(Text-based hardware design files)
╔══

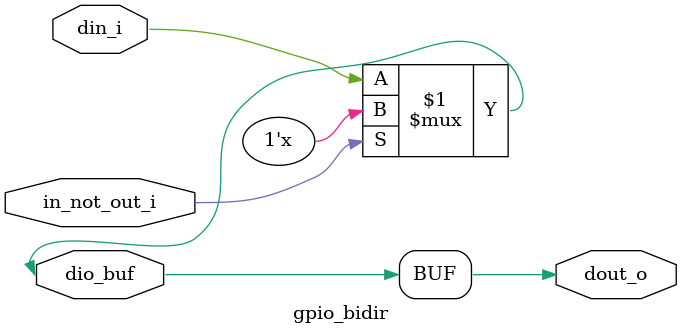
<source format=v>
`define USE_IO_BUF_BEH
`default_nettype none
`timescale 1ns/1ns

module gpio_bidir #(parameter WIDTH=1) (
    inout  wire [WIDTH-1:0] dio_buf,
    input  wire [WIDTH-1:0] din_i,
    output wire [WIDTH-1:0] dout_o,
    input  wire [WIDTH-1:0] in_not_out_i         // high: input, low: output
);

`ifdef USE_IO_BUF_BEH
    assign dout_o  = dio_buf;
    generate
        genvar i;
        for (i=0; i<WIDTH; i=i+1)
            assign dio_buf[i] = in_not_out_i[i] ? 1'bz : din_i[i];
    endgenerate
`else
    IOBUF io_data [WIDTH-1:0] (
        .O (dout_o),        // data from the pad to the fabric
        .IO(dio_buf),       // connects to the pad
        .I (din_i),         // data from the fabric to tha pad
        .T (in_not_out_i)   // when 1 puts the IO pin in tri-state
    );
`endif
endmodule

</source>
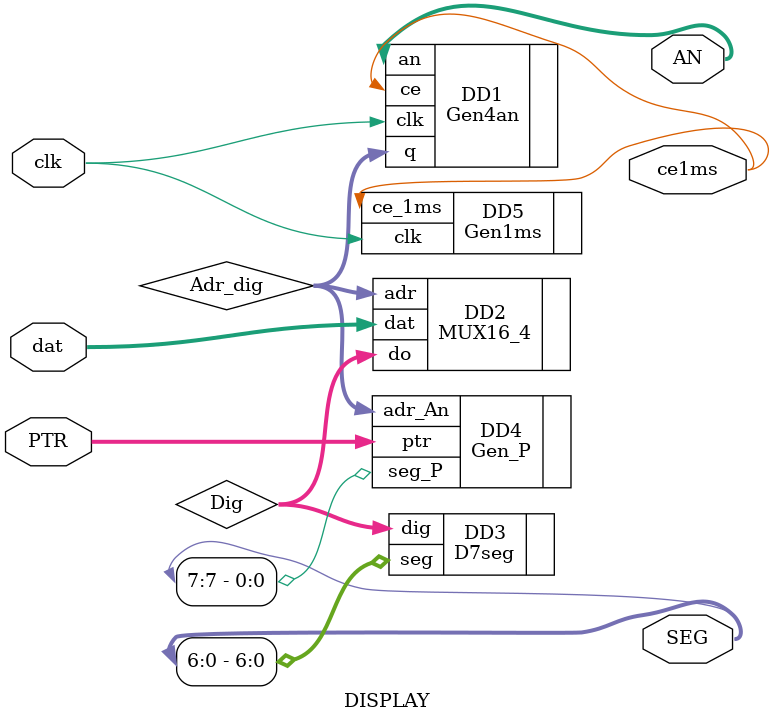
<source format=v>
`timescale 1ns / 1ps
module DISPLAY(
    input clk,
    input [15:0] dat,
    input [1:0] PTR,
    output wire [3:0] AN,
    output wire [7:0] SEG,
    output wire ce1ms
    );
wire [3:0] Dig;
wire [1:0] Adr_dig;

Gen4an DD1 (.clk(clk),  		.q(Adr_dig),
				.ce(ce1ms),			.an(AN));

MUX16_4 DD2(.dat(dat),			.do(Dig),
				.adr(Adr_dig));

D7seg DD3  (.dig(Dig), 			.seg(SEG[6:0]));

Gen_P DD4  (.adr_An(Adr_dig),	.seg_P(SEG[7]),
				.ptr(PTR));

Gen1ms DD5 (.clk(clk), 			.ce_1ms(ce1ms));

endmodule

</source>
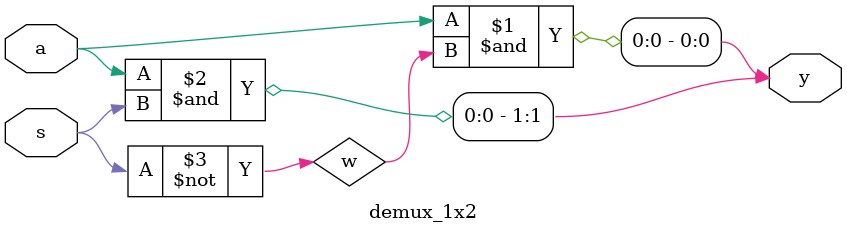
<source format=v>
`timescale 1ns / 1ps


module demux_1x2(
    input a,s,
    output  [1:0] y
    );
    wire w;
    not a1(w,s);
    and a2(y[0],a,w);
    and a3(y[1],a,s);
        
    
endmodule

</source>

╚══

Task statement — Locate the word "output" in the entries, and copy every line where it is found.

Solution for this task —
    output wire [WIDTH-1:0] dout_o,
    input  wire [WIDTH-1:0] in_not_out_i         // high: input, low: output
    output wire [3:0] AN,
    output wire [7:0] SEG,
    output wire ce1ms
    output  [1:0] y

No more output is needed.